According to Santos, the project was great for social media.
"We were able to increase our Instagram following and more importantly keep the momentum going of raising awareness," she says.
The screening of Crip Camp was part of the week as well. The Netflix documentary explores a camp for kids with disabilities that was held from the 1950s until the late 1970s and how several of the campers would later band together to advocate for disability rights. Santos originally saw an ad for the documentary on Facebook.
"I found out about this documentary right when we were talking about what events we wanted to do for Disability Awareness Week," she says. "We thought it would be a great fit to show it during this week. It is such a comprehensive portrayal of accessibility, Section 504, the ADA, and the individual experiences of those across all sub-communities within the broader disability community."
Bailey says he was immediately on board with showing it.
"This movie is so humanizing because it does not paint people with disabilities in the stereotype of being a hero in our society. It also shows how well these individuals can relate to each other when they're all together in the same environment, and it does a great job documenting the tremendous work that went into the passage of several disability rights laws."
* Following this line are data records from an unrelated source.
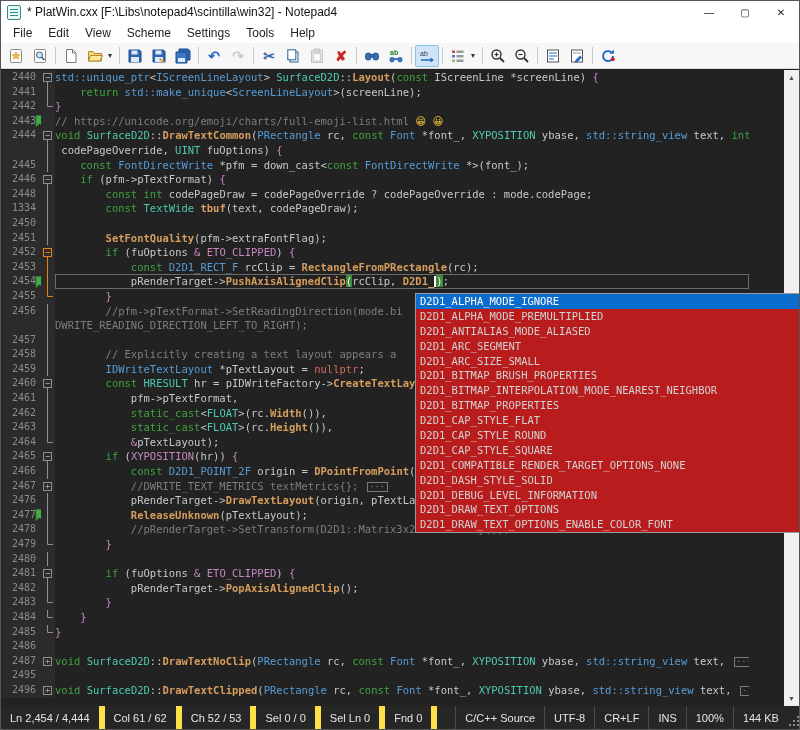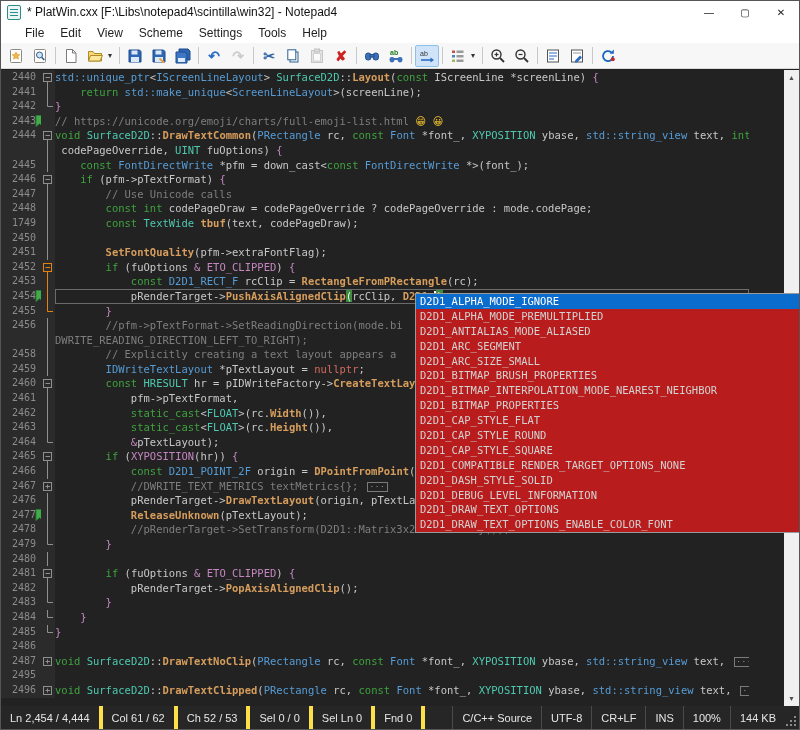--- a/index.html
+++ b/index.html
@@ -12,21 +12,21 @@
   .app-icon { width:14px; height:15px; background:#eaf6f3; border:1px solid #2e8b8b; border-radius:2px;
               position:relative; margin-right:6px; }
   .app-icon:before { content:""; position:absolute; left:2px; top:3px; width:8px; height:1px;
                      background:#2e8b8b; box-shadow:0 3px 0 #2e8b8b, 0 6px 0 #2e8b8b; }
   .title-text { font-size:12px; color:#111; white-space:nowrap; }
   .win-controls { margin-left:auto; display:flex; height:100%; }
   .win-btn { width:36px; height:100%; display:flex; align-items:center; justify-content:center;
              font-size:10px; color:#222; }
 
   
-  .menubar { height:20px; background:#ffffff; display:flex; align-items:center; padding-left:16px; }
+  .menubar { height:20px; background:#ffffff; display:flex; align-items:center; padding-left:4px; }
   .menu-item { font-size:12px; color:#222; padding:2px 8px; }
 
   
   .toolbar { height:26px; background:#f7f7f7; border-bottom:1px solid #d9d9d9; display:flex;
              align-items:center; padding-left:3px; }
   .tb-btn { width:24px; height:22px; display:flex; align-items:center; justify-content:center;
             border:1px solid transparent; border-radius:2px; position:relative; }
   .tb-btn svg { width:16px; height:16px; }
   .tb-btn.disabled { opacity:.4; filter:grayscale(1); }
   .tb-btn.pressed { background:#cfe4f8; border-color:#8ec1e8; }
@@ -71,21 +71,21 @@
   .ac-item.sel { background:#0a6ccc; color:#ffffff; }
   .ac-sb { width:14px; background:#f0f0f0; position:relative; border-left:1px solid #c9c9c9; }
   .ac-sb .arr { position:absolute; left:0; width:100%; height:14px; display:flex; align-items:center;
                 justify-content:center; font-size:7px; color:#505050; }
   .ac-sb .arr.up { top:0; } .ac-sb .arr.dn { bottom:0; }
   .ac-sb .thumb { position:absolute; left:1px; right:1px; top:15px; height:92px; background:#cdcdcd; }
 
   
   .statusbar { position:absolute; left:0; right:0; bottom:0; height:23px; background:#262626;
                color:#e6e6e6; font-size:11px; display:flex; align-items:stretch; }
-  .sb-cell { display:flex; align-items:center; padding:0 9px; border-right:4px solid #fde047;
+  .sb-cell { display:flex; align-items:center; padding:0 9px; border-right:6px solid #fde047;
              white-space:nowrap; }
   .sb-spacer { flex:1; border:none; }
   .sb-right .sb-cell { border-right:none; border-left:1px solid #4a4a4a; }
   .sb-right { display:flex; align-items:stretch; }
   .grip { width:14px; position:relative; }
   .grip:before { content:""; position:absolute; right:3px; bottom:3px; width:2px; height:2px;
                  background:#8a8a8a; box-shadow:-4px 0 0 #8a8a8a,-8px 0 0 #8a8a8a,
                  0 -4px 0 #8a8a8a,-4px -4px 0 #8a8a8a,0 -8px 0 #8a8a8a; }
 </style>
 </head>
@@ -340,39 +340,30 @@
         <div class="fold">
           <svg width="14" height="15" style="display:block">
             <rect x="2.5" y="3.5" width="8" height="8" fill="none" stroke="#8f8f8f"></rect>
             <line x1="4.5" y1="7.5" x2="9" y2="7.5" stroke="#8f8f8f"></line>
             <line x1="6.5" y1="11.5" x2="6.5" y2="15" stroke="#8f8f8f"></line>
           </svg>
         </div>
         <div class="code"><span class="tk-i">    </span><span class="tk-k">if</span><span class="tk-i"> (pfm-&gt;pTextFormat) </span><span class="tk-p">{</span></div>
       </div>
       <div class="row">
-        <div class="gutter">2447</div>
-        <div class="fold">
-          <svg width="14" height="15" style="display:block">
-            <line x1="6.5" y1="0" x2="6.5" y2="15" stroke="#8f8f8f"></line>
-          </svg>
-        </div>
-        <div class="code"><span class="tk-i">        </span><span class="tk-m">// Use Unicode calls</span></div>
-      </div>
-      <div class="row">
         <div class="gutter">2448</div>
         <div class="fold">
           <svg width="14" height="15" style="display:block">
             <line x1="6.5" y1="0" x2="6.5" y2="15" stroke="#8f8f8f"></line>
           </svg>
         </div>
         <div class="code"><span class="tk-i">        </span><span class="tk-k">const</span><span class="tk-i"> </span><span class="tk-k">int</span><span class="tk-i"> codePageDraw = codePageOverride ? codePageOverride : mode.codePage;</span></div>
       </div>
       <div class="row">
-        <div class="gutter">1749</div>
+        <div class="gutter">1334</div>
         <div class="fold">
           <svg width="14" height="15" style="display:block">
             <line x1="6.5" y1="0" x2="6.5" y2="15" stroke="#8f8f8f"></line>
           </svg>
         </div>
         <div class="code"><span class="tk-i">        </span><span class="tk-k">const</span><span class="tk-i"> </span><span class="tk-c">TextWide</span><span class="tk-i"> </span><span class="tk-f">tbuf</span><span class="tk-i">(text, codePageDraw);</span></div>
       </div>
       <div class="row">
         <div class="gutter">2450</div>
         <div class="fold">
@@ -442,20 +433,29 @@
         <div class="code"><span class="tk-i">        </span><span class="tk-m">//pfm-&gt;pTextFormat-&gt;SetReadingDirection(mode.bi</span></div>
       </div>
       <div class="row">
         <div class="gutter"></div>
         <div class="fold">
           <svg width="14" height="15" style="display:block">
             <line x1="6.5" y1="0" x2="6.5" y2="15" stroke="#8f8f8f"></line>
           </svg>
         </div>
         <div class="code"><span class="tk-m">DWRITE_READING_DIRECTION_LEFT_TO_RIGHT);</span></div>
+      </div>
+      <div class="row">
+        <div class="gutter">2457</div>
+        <div class="fold">
+          <svg width="14" height="15" style="display:block">
+            <line x1="6.5" y1="0" x2="6.5" y2="15" stroke="#8f8f8f"></line>
+          </svg>
+        </div>
+        <div class="code"></div>
       </div>
       <div class="row">
         <div class="gutter">2458</div>
         <div class="fold">
           <svg width="14" height="15" style="display:block">
             <line x1="6.5" y1="0" x2="6.5" y2="15" stroke="#8f8f8f"></line>
           </svg>
         </div>
         <div class="code"><span class="tk-i">        </span><span class="tk-m">// Explicitly creating a text layout appears a</span></div>
       </div>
A virtual panel discussion followed the screening featuring speakers with a variety of backgrounds and challenges. These included Saint Leo students Katie Huettel, a senior theater major, and Keith Blackwelder, a software engineering student. Greg Lindberg from the university's enrollment marketing team, Jennifer Francisco from Pasco County Schools and the Educational Interpreter Project coordinator, and Brenda Aviles, a University of North Texas doctoral student who works in accessibility, were also part of the discussion.
"We wanted to represent Saint Leo students and staff, along with some voices from outside of our university community," Bailey explains. "We also wanted people who have taken an active role in advocacy for people with disabilities and could speak authentically about their own experiences. We got some great insight from each panelist."
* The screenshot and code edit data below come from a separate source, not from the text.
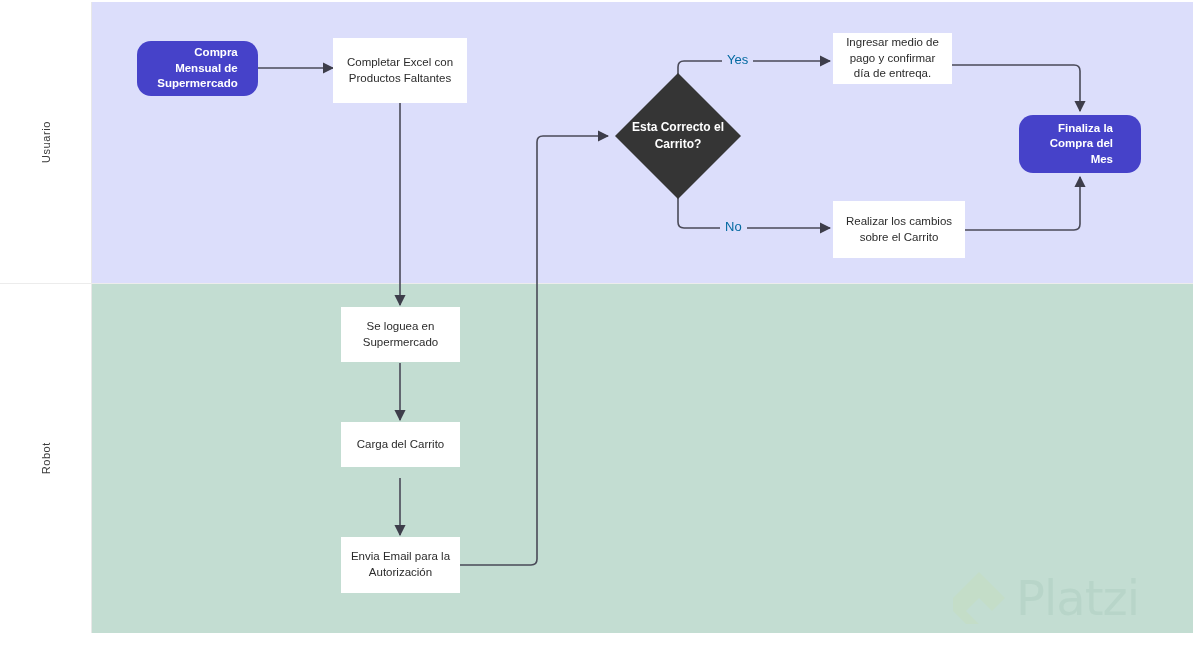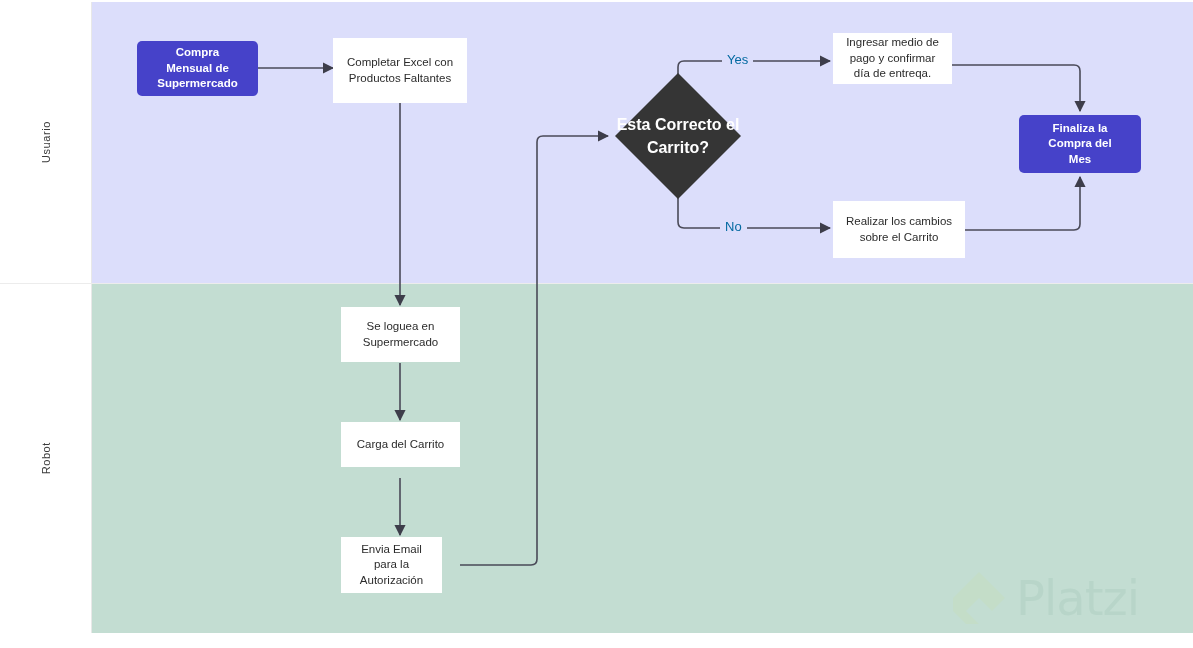--- a/index.html
+++ b/index.html
@@ -104,29 +104,30 @@
   }
   .node-process{
     background:#ffffff;
     color:#2b2b2b;
     font-size:11.5px;
     padding:4px 8px;
   }
   .node-terminal{
     background:#4642c9;
     color:#ffffff;
-    border-radius:5px;
+    border-radius:14px;
     font-size:11.5px;
     font-weight:bold;
     padding:4px 28px;
+    text-align:right;
   }
   .node-decision{
     background:transparent;
     color:#ffffff;
-    font-size:16px;
+    font-size:12px;
     font-weight:bold;
   }
   .diamond-shape{
     position:absolute;
     left:0; top:0;
     width:100%; height:100%;
   }
   .node-decision .dlabel{
     position:relative;
     z-index:2;
@@ -229,17 +230,17 @@
   </div>
 
   <div class="node node-process" style="left:341px;top:307px;width:119px;height:55px">
     <span>Se loguea en Supermercado</span>
   </div>
 
   <div class="node node-process" style="left:341px;top:422px;width:119px;height:45px">
     <span>Carga del Carrito</span>
   </div>
 
-  <div class="node node-process" style="left:341px;top:537px;width:101px;height:56px">
+  <div class="node node-process" style="left:341px;top:537px;width:119px;height:56px">
     <span>Envia Email para la Autorización</span>
   </div>
 
 </div>
 
 </body></html>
The panelists covered everything from how people with disabilities should be represented in the current social justice movement to why a person with a disability should be cast in movies and TV shows rather than actors portraying such individuals.
(Watch the entire panel discussion here.)
Santos and Bailey hope students and all participants in the weeklong activities walked away with a more accurate perception of the world around them.
"Our goal was to raise awareness, not just about our office and its services on campus," Santos says. "We want our entire community to be culturally aware of those with disabilities. We also want to stress the importance of accessibility and what it truly means for equal access."
For Bailey, he hopes this awareness will also help demonstrate the potential for change.
"We want everyone to see that there are very practical things in our society that we can actually control and change for the better."
He has already seen some examples of this on campus.
"About a year ago, a faculty member came to us and expressed the need to offer more access to students with hearing impairments. So, we were able to work on getting an assistive listening system installed. We want people to come to us and tell us what they are observing so we can determine what can be done to improve accessibility in our community."
It all comes down to increased awareness and communication, he says.
"Too often, people with disabilities are told not to speak up. We want them to have a voice and advocate for what is right. Nobody is ever perfect at knowing someone's needs because everyone is unique, and the disability community is not monolithic. This is why the only way to understand is to have conversations that are both respectful and productive."